◆ What is being asked: Copy only the lines from the one containing "List each element's" through the final line of the records below, exactly as written, with no pictures.

◆ Source records:
= Beginning of Section =
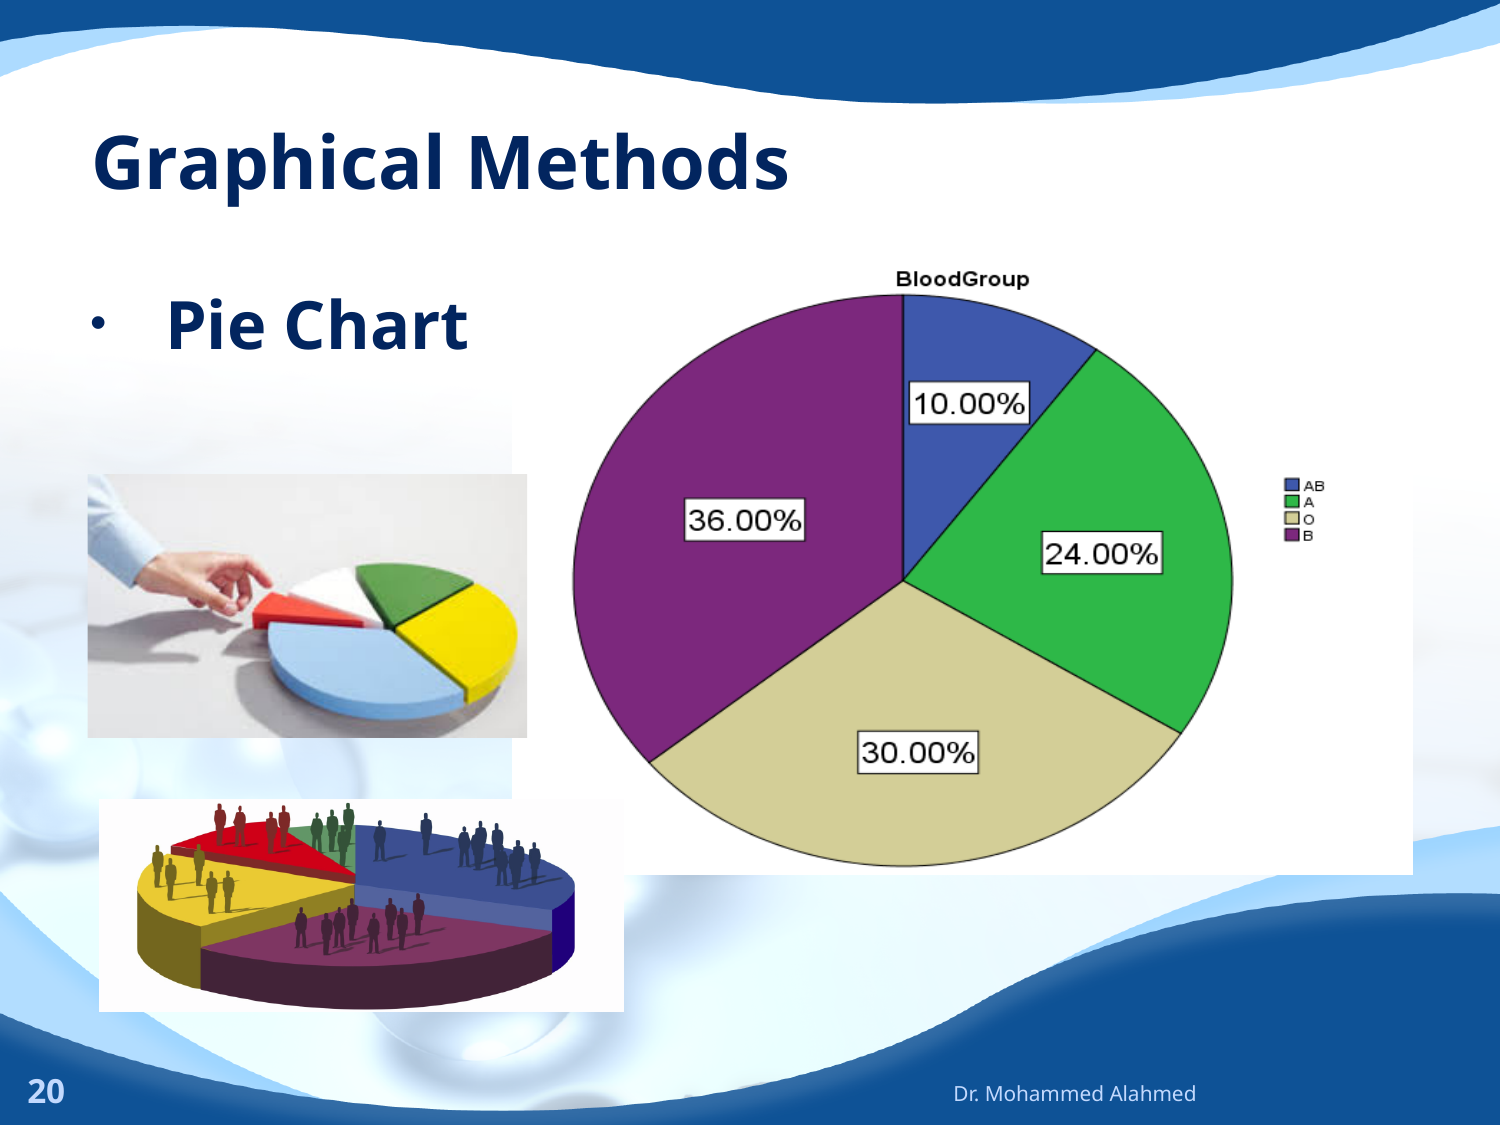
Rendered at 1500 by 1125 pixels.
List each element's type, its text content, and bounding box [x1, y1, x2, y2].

list Pie Chart [75, 275, 504, 1005]
list Pie Chart [633, 275, 1425, 1005]
footer Dr. Mohammed Alahmed [837, 1073, 1313, 1125]
picture [0, 0, 1500, 1125]
title Graphical Methods [76, 107, 1427, 213]
slide_number 20 [12, 1062, 363, 1123]
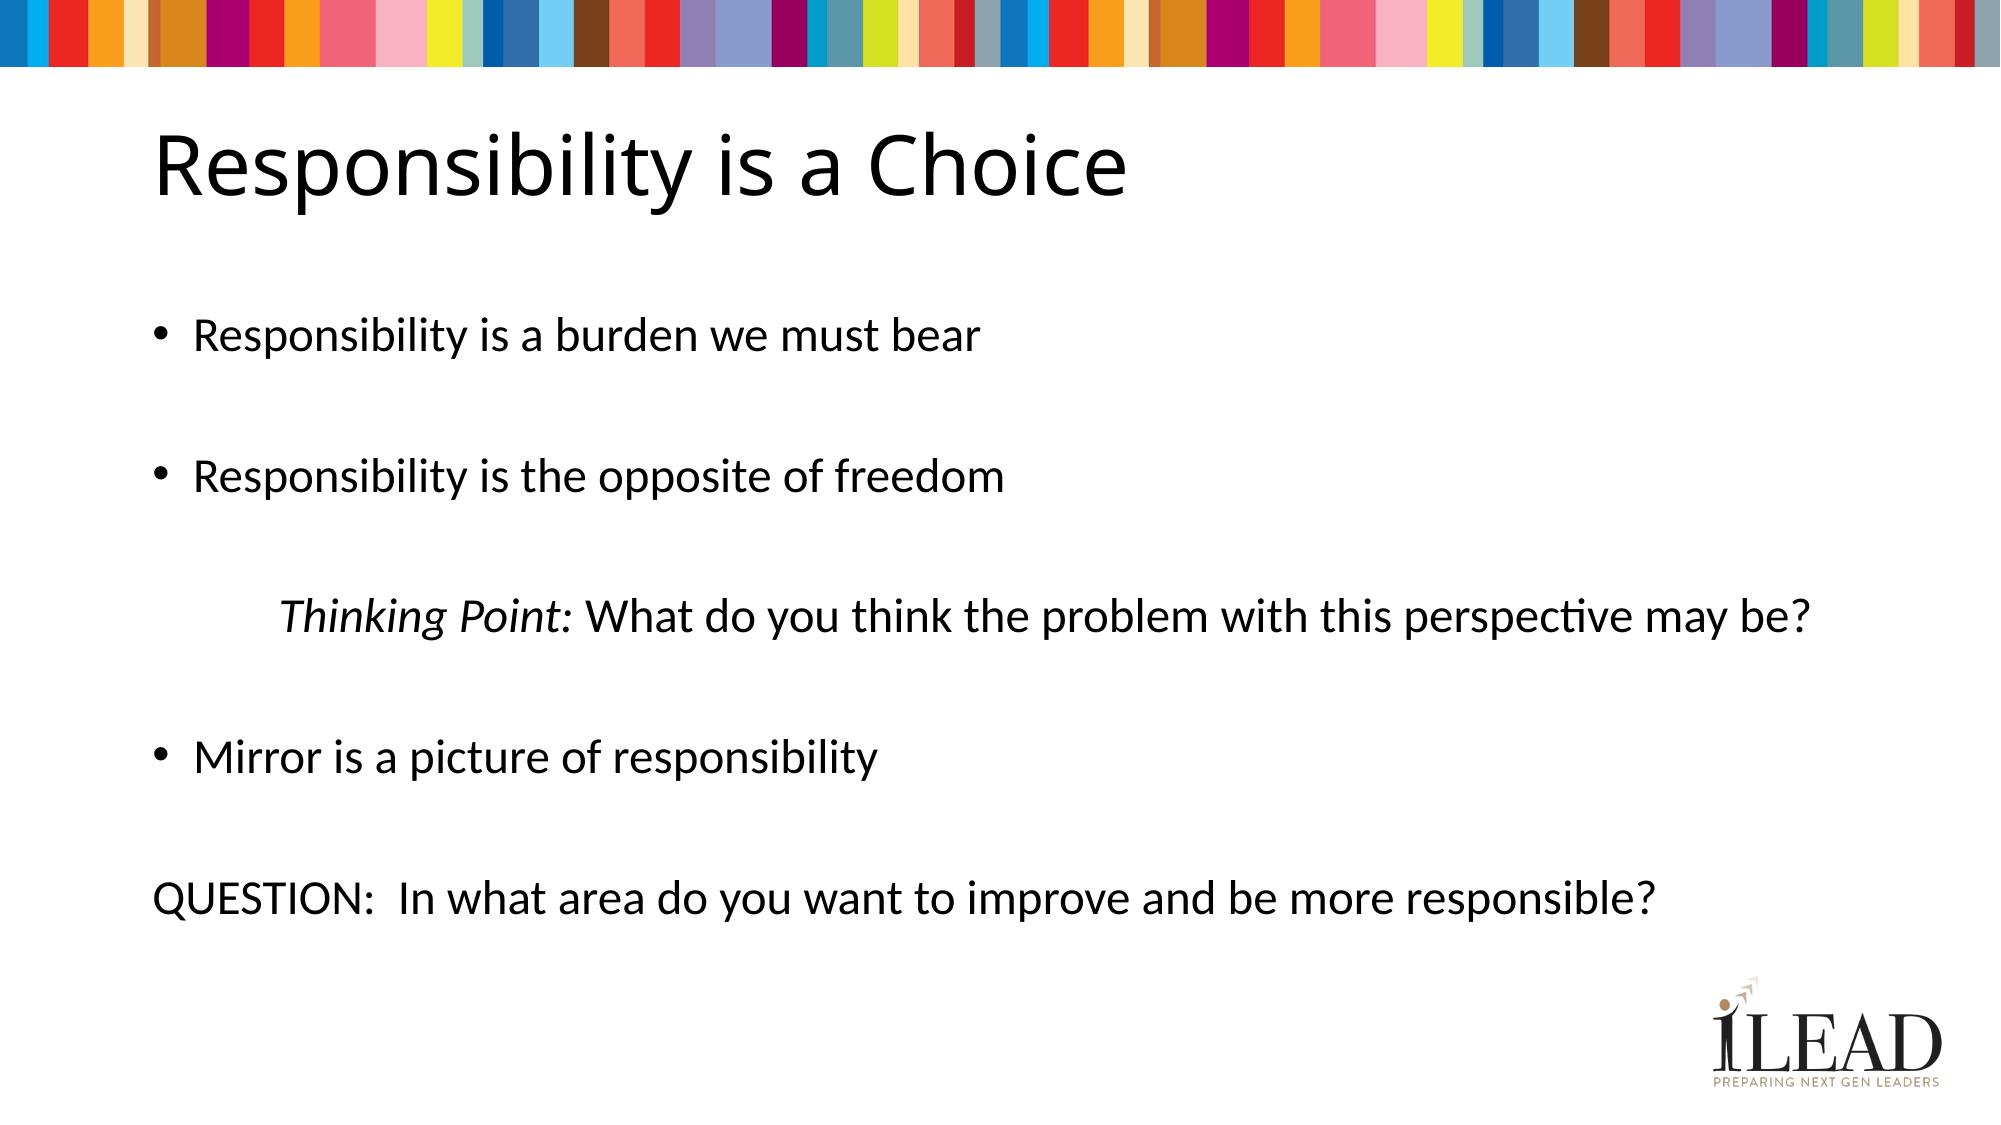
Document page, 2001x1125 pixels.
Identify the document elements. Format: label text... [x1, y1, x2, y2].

picture [48, 0, 808, 67]
picture [1048, 0, 1808, 67]
picture [828, 0, 1026, 67]
picture [1828, 0, 2000, 67]
picture [0, 0, 26, 67]
title Responsibility is a Choice [137, 67, 1863, 230]
list Responsibility is a burden we must bear Responsibility is the opposite of freedom Thinking Point: What do you think the problem with this perspective may be? Mirror is a picture of responsibility QUESTION: In what area do you want to improve and be more responsible? [137, 230, 1863, 945]
picture [1709, 972, 1945, 1091]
= End of Section =
◆ Response area:
List each element's type, its text content, and bounding box [x1, y1, x2, y2].

list Pie Chart [75, 275, 504, 1005]
list Pie Chart [633, 275, 1425, 1005]
footer Dr. Mohammed Alahmed [837, 1073, 1313, 1125]
picture [0, 0, 1500, 1125]
title Graphical Methods [76, 107, 1427, 213]
slide_number 20 [12, 1062, 363, 1123]
Document page, 2001x1125 pixels.
Identify the document elements. Format: label text... [x1, y1, x2, y2].

picture [48, 0, 808, 67]
picture [1048, 0, 1808, 67]
picture [828, 0, 1026, 67]
picture [1828, 0, 2000, 67]
picture [0, 0, 26, 67]
title Responsibility is a Choice [137, 67, 1863, 230]
list Responsibility is a burden we must bear Responsibility is the opposite of freedom Thinking Point: What do you think the problem with this perspective may be? Mirror is a picture of responsibility QUESTION: In what area do you want to improve and be more responsible? [137, 230, 1863, 945]
picture [1709, 972, 1945, 1091]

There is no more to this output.